ECONOMY

Eurogroup under pressure to deliver progress

Eurozone finance ministers will meet Monday to build on measures agreed last month to tame the debt crisis, seeking to provide fresh momentum as the economy slows and markets turn sceptical.

A June 28-29 EU summit was hailed as a breakthrough, promising fresh capital for Spain’s struggling banks, a European bank union to keep the lenders in line and making it easier for the bloc’s new bailout fund to help states in trouble.

The financial markets soared in response, with borrowing costs for Spain, Italy and other weaker eurozone members all falling sharply in relief that the 17-nation eurozone was finally getting to grips with the near three-year crisis.

This week, however, investors have turned increasingly dubious as critics note that the Spanish banks will have to wait some time for any aid until the European banking regulator is in place to oversee their restructuring.

As a result, Spanish long-term borrowing costs have jumped back to dangerously high levels at around 7.0 percent — rates which forced Greece, Ireland, Portugal into seeking massive EU-IMF bailouts.

Significantly, Spanish Prime Minister Mariano Rajoy announced Saturday that Madrid would take fresh steps soon to cut its public deficit and called for speedy action on the summit agreements.

“What will really determine their success is that they turn into concrete realities, in a supple, quick and effective way,» Rajoy said, adding: «Europe must fulfill the accords as swiftly as possible.”

The new bailout fund, the European Stability Mechanism is still not operational pending full ratification while Germany, Europe’s hardline paymaster, continues to insist tough conditions still apply to any help given.

Complicating matters further, Greece wants more time to implement its latest bailout, saying that while it accepts the tough terms, it needs some slack so as to ease the pressure on an economy stuck deep in recession for a fifth year.

Cyprus, which now holds the EU rotating presidency, has just asked the EU — and close partner Russia — for help too, saying that the problems in Greece which have pulled it down and so the burden needs to be shared around.

Against this backdrop, eurozone finance ministers have to be seen to be pushing the agenda forward, especially on the most immediate problem of the Spanish banks, which need up to 100 billion euros, European sources told AFP.

Germany, along with fellow hardliners Finland and the Netherlands, want strict conditions on wider economic policy tied to any funding for Spain’s banks, the talks, the sources said.

On Friday, a senior European official said Spain’s banks could not get any cash from the ESM until at least early next year because setting up the European bank regulatory system would «not occur before the first half of 2013.”

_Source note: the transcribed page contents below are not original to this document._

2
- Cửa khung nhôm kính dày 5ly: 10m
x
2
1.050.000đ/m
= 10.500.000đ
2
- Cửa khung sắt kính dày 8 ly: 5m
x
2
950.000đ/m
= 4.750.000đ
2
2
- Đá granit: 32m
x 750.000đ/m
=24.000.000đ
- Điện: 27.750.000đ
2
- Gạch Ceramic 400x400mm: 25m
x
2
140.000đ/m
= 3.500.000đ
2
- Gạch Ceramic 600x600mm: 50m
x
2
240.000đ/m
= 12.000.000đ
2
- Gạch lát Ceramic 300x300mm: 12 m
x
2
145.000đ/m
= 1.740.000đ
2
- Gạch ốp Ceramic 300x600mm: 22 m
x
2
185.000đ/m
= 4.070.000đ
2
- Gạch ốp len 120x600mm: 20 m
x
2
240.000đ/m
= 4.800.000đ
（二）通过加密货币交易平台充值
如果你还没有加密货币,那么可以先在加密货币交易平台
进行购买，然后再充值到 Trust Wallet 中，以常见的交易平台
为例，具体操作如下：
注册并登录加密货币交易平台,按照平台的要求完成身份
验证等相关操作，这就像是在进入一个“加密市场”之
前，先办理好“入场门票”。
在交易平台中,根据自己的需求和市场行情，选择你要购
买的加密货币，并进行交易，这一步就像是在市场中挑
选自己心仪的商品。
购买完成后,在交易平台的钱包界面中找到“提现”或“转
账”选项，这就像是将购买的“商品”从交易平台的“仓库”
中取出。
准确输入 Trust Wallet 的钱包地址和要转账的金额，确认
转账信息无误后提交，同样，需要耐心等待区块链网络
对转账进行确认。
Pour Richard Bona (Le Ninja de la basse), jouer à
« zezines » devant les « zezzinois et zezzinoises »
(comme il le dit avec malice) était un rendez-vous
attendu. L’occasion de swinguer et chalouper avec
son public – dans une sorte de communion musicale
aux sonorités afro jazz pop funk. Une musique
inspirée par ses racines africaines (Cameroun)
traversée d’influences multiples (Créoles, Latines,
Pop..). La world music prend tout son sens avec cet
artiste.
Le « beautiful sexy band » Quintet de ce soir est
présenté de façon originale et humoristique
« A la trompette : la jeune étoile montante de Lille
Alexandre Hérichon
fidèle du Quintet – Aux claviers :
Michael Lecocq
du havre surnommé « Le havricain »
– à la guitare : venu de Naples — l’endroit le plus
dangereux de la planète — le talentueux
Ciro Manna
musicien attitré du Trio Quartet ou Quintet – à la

The two have to go together, as agreed at last month’s summit.

“The first Spanish banks will need to be recapitalised by the end of this year and many others in the spring of next year,» the EU official said, adding that he hoped the deal could be nailed down this month.

Greek Prime Minister Antonis Samaras has meanwhile asked EU-IMF creditors for more time to meet the terms of the latest 130-billion-euro bailout.

“We ask for the adjustment (targets) to be reached not in two years but later,» Samaras told parliament.

In exchange for extending the 2014 deadline to meet strict deficit benchmarks, Samaras promised that his newly elected government would meet all other commitments the country’s creditors have demanded.

“Our problem is not adopting reforms, which we will do without question. It is not reaching an objective, which we will meet but it is finding an end to the recession,» he said.

Greece’s recovery programme was «off-track,» he conceded, but added: «We will do everything to change what needs to be changed, fight against recession so that the country meets its targets … while reinforcing our country in the heart of the euro and the European Union.”

In Brussels, an EU official said Greece would not get its next aid tranche «until the Eurogroup (of finance ministers) has determined that the programme is back on track,» with no decision likely until August.

Monday’s meeting will be «a first exchange of views on what the intentions of the Greek government are,» the official added.

As the positive gloss on the June 28-29 summit wears thin, International Monetary Fund chief Christine Lagarde warned Friday that the global economy was slowing because Europe was not doing enough to fix the debt crisis.

Lagarde said much much depended on «the right set of actions being taken in Europe in order to avoid very significant deterioration and to eliminate major threats.”

The June 28-29 summit was progress, she said, but «from the IMF perspective, … more needs to be done in order to really complete the architectural job of the eurozone — a monetary union, a banking union followed by a fiscal union.

“It’s also a question of implementation — diligent, rigorous, steady implementation,» Lagarde added.